Selected excerpt below:
The Law of Accelerating Returns (Explained)
[Look here for Part 1: Introducing Ray Kurzweil.“]
“An analysis of the history of technology shows that technological change is exponential, contrary to the common-sense “intuitive linear” view. So we won’t experience 100 years of progress in the 21st century — it will be more like 20,000 years of progress (at today’s rate).”
Ray Kurzweil March, 2001
Do you have a big lump in your back pocket, breast pocket or in your purse? Chances are you do, because each of us is carrying around a smartphone, right? This technological marvel that in many cases -barely – fits into a pocket has transformed our lives, has it not? I know it has had an impact on my life, because, based on the time I spend looking for it, I feel very lost without it! And it even repurposed the bathroom in our house by transforming it into the Instagram room! So, hell, yeah, it’s had an impact!
So prevalent and pervasive is cell phone tech, that it’s hard to believe the first cell phone was only made 50 years ago, back in 1973. None of us knew about cell phones in the 70’s. It then took 10 more years to bring a phone to market, but when they finally did around 1984, it changed everything! A few years later, in 1997, a photo was taken with a cell phone for the first time. And again, everything changed (or at least it did for photography)! Now smartphones are counted as some of the best cameras made. For these reasons, I think the cell phone really is a great example of fast-paced technological evolution, one that is rather obvious to anyone who looks, and as such it fits my purpose here.
And my purpose here is to introduce you to Ray Kurzweil’s “Law of Accelerating Returns,” which is a law that Ray uses to make his predictions, an activity for which is he is known. I won’t delve into the math more than necessary, but like many things, the math isn’t necessary to get the gist of what the law is doing. However there is something you should be aware of before dipping a toe into Ray’s law. In fact, it’s actually another law, albeit one you may have heard of before, one that Ray’s law is based on, more or less. It’s called, “Moore’s Law.”
So, what the hell is Moore’s Law?
You should know first that unlike the laws of physics, Both Moore’s Law and Ray’s law weren’t created based on nature, instead they were created based on simple observations over time. For instance, Moore’s Law was based on observing trends found on the factory floor, where transistor chips were being made.
In the 1960’s a man named Gordon Moore, who was co-founder of both Fairchild Semiconductor and Intel (also later former CEO of Intel), was in the business of making chips with transistors. He noticed something about their production that was rather remarkable. Checking and rechecking his results, in 1964 he presented a paper with his findings titled, “The Evolving Technology of the Semiconductor Integrated Circuits” to a high-tech chip conference in San Francisco. (It’s interesting that Moore initially called it a “prediction” and not a law. He later changed it to “law” in order to highlight its empirical basis i.e., that it was based on experience and observation).
End of Selected excerpt.
Material supplied below:
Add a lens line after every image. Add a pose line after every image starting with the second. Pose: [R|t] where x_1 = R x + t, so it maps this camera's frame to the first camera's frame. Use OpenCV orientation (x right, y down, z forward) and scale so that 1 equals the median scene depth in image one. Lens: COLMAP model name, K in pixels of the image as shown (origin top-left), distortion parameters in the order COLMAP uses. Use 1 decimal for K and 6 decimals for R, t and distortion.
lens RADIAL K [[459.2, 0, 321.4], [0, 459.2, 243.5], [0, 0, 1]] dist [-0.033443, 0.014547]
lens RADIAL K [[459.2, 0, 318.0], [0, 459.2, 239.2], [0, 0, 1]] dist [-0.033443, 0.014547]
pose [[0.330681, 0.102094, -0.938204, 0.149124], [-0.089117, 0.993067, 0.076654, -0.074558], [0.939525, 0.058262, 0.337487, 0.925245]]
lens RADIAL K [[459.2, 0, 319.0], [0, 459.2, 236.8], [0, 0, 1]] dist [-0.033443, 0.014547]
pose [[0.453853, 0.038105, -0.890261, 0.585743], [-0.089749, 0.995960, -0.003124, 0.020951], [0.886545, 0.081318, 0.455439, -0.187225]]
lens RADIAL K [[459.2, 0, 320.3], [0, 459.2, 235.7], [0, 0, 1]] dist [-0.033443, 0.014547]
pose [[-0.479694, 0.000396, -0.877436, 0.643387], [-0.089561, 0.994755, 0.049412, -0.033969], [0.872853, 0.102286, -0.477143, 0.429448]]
End of Material supplied.
List of tasks:
a. State whether each statement agrees with the accelerating-returns article, answering yes or no and quoting the words of the article that decide it: (i) The first cell phone was made in 1973. (ii) Moore's Law was created based on nature. (iii) Moore initially called his finding a law.
b. According to the accelerating-returns article, why did Gordon Moore change the name of his finding from "prediction" to "law"? Answer in one to three sentences.
c. Continue the accelerating-returns article from its final sentence.

Answers for the exercise:
a.
(i) Yes: "the first cell phone was only made 50 years ago, back in 1973."
(ii) No: "Both Moore’s Law and Ray’s law weren’t created based on nature, instead they were created based on simple observations over time."
(iii) No: "Moore initially called it a “prediction” and not a law."

b. Moore renamed his "prediction" a "law" to highlight its empirical basis. The finding rested on experience and observation.

c.
In this paper, Moore described and defended his claim that the number of transistors on computer chips roughly doubles every two years. (Well, actually, Moore initially said that it doubled every year, but in 1975, reanalyzing the data, he changed this to every 2 years). This then, is the crux of Moore’s Law, pure and simple: The law claims that we can expect the speed and capabilities of our computers to increase every two years because of growth, yet we will pay less for them.
For those of us who have worked in the industry, or those who have tried to keep pace with the increases in computer power every year through the 80’s and 90’s, I think we’ve all seen enough to know that Moore was really onto something with his law, because we’ve all experienced (and in some cases, profited from) this incredible growth first-hand. I should mention that Moore’s Law became the guide for the semiconductor industry for long-term planning and setting targets for R&D. In fact, “Moore’s Law has been a driving force of technological and social change, productivity, and economic growth that are hallmarks of the late 20th and early 21st centuries.”[i]
But there is another tenet in Moore’s Law that I want to call your attention to, and it’s too important to overlook. You see, Moore’s Law asserts something that Ray also asserts in his law – that such growth is not your normal, everyday type of “linear” growth. No, this growth type is “exponential.”
What does “exponential growth” mean exactly? Moore actually didn’t get into a discussion about the exponential aspect of growth much, other than declare it as an observation. But Ray Kurzweil did address it and he did so by comparing that everyday linear growth we are used to seeing, to exponential growth.
Linear growth should be very familiar. Consider a town with 100 people in it. Every year, the town adds 10 more people, a constant number of new people. In 10 years how many people does the town have? 200, right? Of course. This is linear growth:
Linear Growth
Year | Starting Population | Annual Increase | Ending Population |
1 | 100 | 10 | 110 |
2 | 110 | 10 | 120 |
3 | 120 | 10 | 130 |
4 | 130 | 10 | 140 |
. | |||
. | |||
‘ | |||
10 | 190 | 10 | 200 |
Exponential growth is something different – something else. Definitely not linear! Linear growth means that something grows by a constant amount for each unit of time. In my example above, we add 10 people every year as our constant amount.
With exponential growth, you’re watching something grow over time at an accelerating rate.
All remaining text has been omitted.